→ How to complete this task
Please write out the text lines of the records again, replacing "BAIXAR EM" with "DOWNLOAD" wherever it appears and leaving everything else unchanged. Omit the pictures from your answer.
Extracted records START
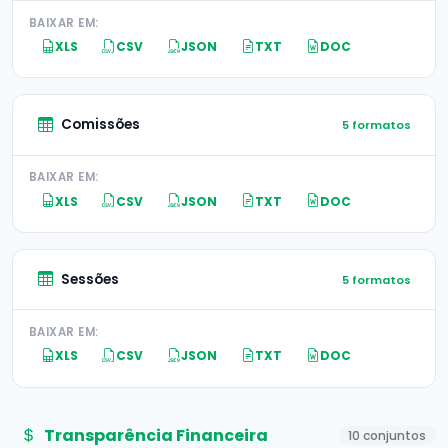
BAIXAR EM:
XLS
CSV
JSON
TXT
DOC
Comissões
5 formatos
BAIXAR EM:
XLS
CSV
JSON
TXT
DOC
Sessões
5 formatos
BAIXAR EM:
XLS
CSV
JSON
TXT
DOC
Transparência Financeira
10 conjuntos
Extracted records END
→ Response to this exercise
DOWNLOAD:
XLS
CSV
JSON
TXT
DOC
Comissões
5 formatos
DOWNLOAD:
XLS
CSV
JSON
TXT
DOC
Sessões
5 formatos
DOWNLOAD:
XLS
CSV
JSON
TXT
DOC
Transparência Financeira
10 conjuntos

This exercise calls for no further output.